**Instruction**
Reproduce the text of every one of the records below, line for line and without a single change.

**Data extracts**

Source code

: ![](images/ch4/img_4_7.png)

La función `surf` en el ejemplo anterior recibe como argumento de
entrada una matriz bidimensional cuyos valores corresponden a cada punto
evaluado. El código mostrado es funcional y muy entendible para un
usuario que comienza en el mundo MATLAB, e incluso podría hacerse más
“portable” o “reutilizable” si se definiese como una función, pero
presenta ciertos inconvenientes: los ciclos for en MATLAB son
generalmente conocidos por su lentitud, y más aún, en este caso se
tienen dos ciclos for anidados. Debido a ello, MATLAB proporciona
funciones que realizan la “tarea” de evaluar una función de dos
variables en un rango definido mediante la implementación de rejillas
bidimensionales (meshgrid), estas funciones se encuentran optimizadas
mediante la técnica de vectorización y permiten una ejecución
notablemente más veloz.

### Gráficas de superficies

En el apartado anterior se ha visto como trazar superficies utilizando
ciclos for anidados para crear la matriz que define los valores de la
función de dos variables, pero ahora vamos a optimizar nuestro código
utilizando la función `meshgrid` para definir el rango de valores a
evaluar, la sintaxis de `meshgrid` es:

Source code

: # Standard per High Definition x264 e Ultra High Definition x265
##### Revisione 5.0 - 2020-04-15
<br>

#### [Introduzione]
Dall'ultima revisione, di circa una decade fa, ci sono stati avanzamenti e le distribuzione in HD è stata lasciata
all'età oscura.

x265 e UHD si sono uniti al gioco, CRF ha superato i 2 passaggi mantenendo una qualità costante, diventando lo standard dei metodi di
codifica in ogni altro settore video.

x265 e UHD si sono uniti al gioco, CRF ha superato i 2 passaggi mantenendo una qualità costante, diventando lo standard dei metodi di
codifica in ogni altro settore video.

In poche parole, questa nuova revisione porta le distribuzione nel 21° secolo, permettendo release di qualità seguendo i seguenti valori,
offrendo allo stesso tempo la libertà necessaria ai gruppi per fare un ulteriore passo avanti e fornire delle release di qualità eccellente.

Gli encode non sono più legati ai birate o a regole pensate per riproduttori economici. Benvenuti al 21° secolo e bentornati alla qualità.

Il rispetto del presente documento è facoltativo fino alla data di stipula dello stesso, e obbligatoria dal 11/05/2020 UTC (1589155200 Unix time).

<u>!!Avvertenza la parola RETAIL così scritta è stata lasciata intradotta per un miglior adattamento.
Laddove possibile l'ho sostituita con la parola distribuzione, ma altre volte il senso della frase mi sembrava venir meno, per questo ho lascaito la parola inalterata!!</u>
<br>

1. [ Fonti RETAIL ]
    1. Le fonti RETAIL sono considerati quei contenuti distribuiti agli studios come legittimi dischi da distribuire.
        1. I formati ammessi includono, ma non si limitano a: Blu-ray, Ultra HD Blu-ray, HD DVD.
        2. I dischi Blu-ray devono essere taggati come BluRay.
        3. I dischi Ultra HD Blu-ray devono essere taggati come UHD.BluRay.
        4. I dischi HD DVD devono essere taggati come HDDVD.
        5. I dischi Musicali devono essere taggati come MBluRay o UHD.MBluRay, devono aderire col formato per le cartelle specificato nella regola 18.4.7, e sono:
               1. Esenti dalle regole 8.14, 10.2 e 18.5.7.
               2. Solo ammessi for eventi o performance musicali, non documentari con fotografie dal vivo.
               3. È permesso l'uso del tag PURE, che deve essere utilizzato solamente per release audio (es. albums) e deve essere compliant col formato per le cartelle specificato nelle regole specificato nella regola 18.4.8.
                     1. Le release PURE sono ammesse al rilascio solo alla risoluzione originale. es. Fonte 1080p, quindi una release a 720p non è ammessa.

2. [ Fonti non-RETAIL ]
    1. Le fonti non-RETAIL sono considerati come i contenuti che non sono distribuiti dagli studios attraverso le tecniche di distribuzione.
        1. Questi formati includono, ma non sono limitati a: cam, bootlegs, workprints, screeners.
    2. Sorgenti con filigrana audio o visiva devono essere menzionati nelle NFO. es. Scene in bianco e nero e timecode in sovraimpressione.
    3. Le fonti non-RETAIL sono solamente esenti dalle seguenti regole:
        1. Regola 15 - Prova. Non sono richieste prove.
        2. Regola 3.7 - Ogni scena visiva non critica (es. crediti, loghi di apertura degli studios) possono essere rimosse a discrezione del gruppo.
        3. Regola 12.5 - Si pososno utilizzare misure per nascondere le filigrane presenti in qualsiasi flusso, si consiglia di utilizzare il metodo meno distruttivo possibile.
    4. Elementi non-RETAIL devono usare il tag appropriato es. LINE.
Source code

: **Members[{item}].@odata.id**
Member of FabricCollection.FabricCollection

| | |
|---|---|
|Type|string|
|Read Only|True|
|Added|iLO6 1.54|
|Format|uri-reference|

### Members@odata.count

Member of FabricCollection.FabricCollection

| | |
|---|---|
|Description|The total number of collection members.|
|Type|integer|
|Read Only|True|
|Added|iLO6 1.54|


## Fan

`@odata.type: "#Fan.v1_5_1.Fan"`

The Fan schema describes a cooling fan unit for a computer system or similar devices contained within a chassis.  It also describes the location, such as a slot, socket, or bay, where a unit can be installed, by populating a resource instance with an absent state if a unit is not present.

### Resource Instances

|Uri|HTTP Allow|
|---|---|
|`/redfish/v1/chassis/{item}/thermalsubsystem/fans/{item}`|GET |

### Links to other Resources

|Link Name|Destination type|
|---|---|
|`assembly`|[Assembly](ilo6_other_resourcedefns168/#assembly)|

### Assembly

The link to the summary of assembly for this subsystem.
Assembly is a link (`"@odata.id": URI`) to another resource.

**Expected answer**
Source code

: ![](images/ch4/img_4_7.png)

La función `surf` en el ejemplo anterior recibe como argumento de
entrada una matriz bidimensional cuyos valores corresponden a cada punto
evaluado. El código mostrado es funcional y muy entendible para un
usuario que comienza en el mundo MATLAB, e incluso podría hacerse más
“portable” o “reutilizable” si se definiese como una función, pero
presenta ciertos inconvenientes: los ciclos for en MATLAB son
generalmente conocidos por su lentitud, y más aún, en este caso se
tienen dos ciclos for anidados. Debido a ello, MATLAB proporciona
funciones que realizan la “tarea” de evaluar una función de dos
variables en un rango definido mediante la implementación de rejillas
bidimensionales (meshgrid), estas funciones se encuentran optimizadas
mediante la técnica de vectorización y permiten una ejecución
notablemente más veloz.

### Gráficas de superficies

En el apartado anterior se ha visto como trazar superficies utilizando
ciclos for anidados para crear la matriz que define los valores de la
función de dos variables, pero ahora vamos a optimizar nuestro código
utilizando la función `meshgrid` para definir el rango de valores a
evaluar, la sintaxis de `meshgrid` es:

Source code

: # Standard per High Definition x264 e Ultra High Definition x265
##### Revisione 5.0 - 2020-04-15
<br>

#### [Introduzione]
Dall'ultima revisione, di circa una decade fa, ci sono stati avanzamenti e le distribuzione in HD è stata lasciata
all'età oscura.

x265 e UHD si sono uniti al gioco, CRF ha superato i 2 passaggi mantenendo una qualità costante, diventando lo standard dei metodi di
codifica in ogni altro settore video.

x265 e UHD si sono uniti al gioco, CRF ha superato i 2 passaggi mantenendo una qualità costante, diventando lo standard dei metodi di
codifica in ogni altro settore video.

In poche parole, questa nuova revisione porta le distribuzione nel 21° secolo, permettendo release di qualità seguendo i seguenti valori,
offrendo allo stesso tempo la libertà necessaria ai gruppi per fare un ulteriore passo avanti e fornire delle release di qualità eccellente.

Gli encode non sono più legati ai birate o a regole pensate per riproduttori economici. Benvenuti al 21° secolo e bentornati alla qualità.

Il rispetto del presente documento è facoltativo fino alla data di stipula dello stesso, e obbligatoria dal 11/05/2020 UTC (1589155200 Unix time).

<u>!!Avvertenza la parola RETAIL così scritta è stata lasciata intradotta per un miglior adattamento.
Laddove possibile l'ho sostituita con la parola distribuzione, ma altre volte il senso della frase mi sembrava venir meno, per questo ho lascaito la parola inalterata!!</u>
<br>

1. [ Fonti RETAIL ]
    1. Le fonti RETAIL sono considerati quei contenuti distribuiti agli studios come legittimi dischi da distribuire.
        1. I formati ammessi includono, ma non si limitano a: Blu-ray, Ultra HD Blu-ray, HD DVD.
        2. I dischi Blu-ray devono essere taggati come BluRay.
        3. I dischi Ultra HD Blu-ray devono essere taggati come UHD.BluRay.
        4. I dischi HD DVD devono essere taggati come HDDVD.
        5. I dischi Musicali devono essere taggati come MBluRay o UHD.MBluRay, devono aderire col formato per le cartelle specificato nella regola 18.4.7, e sono:
               1. Esenti dalle regole 8.14, 10.2 e 18.5.7.
               2. Solo ammessi for eventi o performance musicali, non documentari con fotografie dal vivo.
               3. È permesso l'uso del tag PURE, che deve essere utilizzato solamente per release audio (es. albums) e deve essere compliant col formato per le cartelle specificato nelle regole specificato nella regola 18.4.8.
                     1. Le release PURE sono ammesse al rilascio solo alla risoluzione originale. es. Fonte 1080p, quindi una release a 720p non è ammessa.

2. [ Fonti non-RETAIL ]
    1. Le fonti non-RETAIL sono considerati come i contenuti che non sono distribuiti dagli studios attraverso le tecniche di distribuzione.
        1. Questi formati includono, ma non sono limitati a: cam, bootlegs, workprints, screeners.
    2. Sorgenti con filigrana audio o visiva devono essere menzionati nelle NFO. es. Scene in bianco e nero e timecode in sovraimpressione.
    3. Le fonti non-RETAIL sono solamente esenti dalle seguenti regole:
        1. Regola 15 - Prova. Non sono richieste prove.
        2. Regola 3.7 - Ogni scena visiva non critica (es. crediti, loghi di apertura degli studios) possono essere rimosse a discrezione del gruppo.
        3. Regola 12.5 - Si pososno utilizzare misure per nascondere le filigrane presenti in qualsiasi flusso, si consiglia di utilizzare il metodo meno distruttivo possibile.
    4. Elementi non-RETAIL devono usare il tag appropriato es. LINE.
Source code

: **Members[{item}].@odata.id**
Member of FabricCollection.FabricCollection

| | |
|---|---|
|Type|string|
|Read Only|True|
|Added|iLO6 1.54|
|Format|uri-reference|

### Members@odata.count

Member of FabricCollection.FabricCollection

| | |
|---|---|
|Description|The total number of collection members.|
|Type|integer|
|Read Only|True|
|Added|iLO6 1.54|


## Fan

`@odata.type: "#Fan.v1_5_1.Fan"`

The Fan schema describes a cooling fan unit for a computer system or similar devices contained within a chassis.  It also describes the location, such as a slot, socket, or bay, where a unit can be installed, by populating a resource instance with an absent state if a unit is not present.

### Resource Instances

|Uri|HTTP Allow|
|---|---|
|`/redfish/v1/chassis/{item}/thermalsubsystem/fans/{item}`|GET |

### Links to other Resources

|Link Name|Destination type|
|---|---|
|`assembly`|[Assembly](ilo6_other_resourcedefns168/#assembly)|

### Assembly

The link to the summary of assembly for this subsystem.
Assembly is a link (`"@odata.id": URI`) to another resource.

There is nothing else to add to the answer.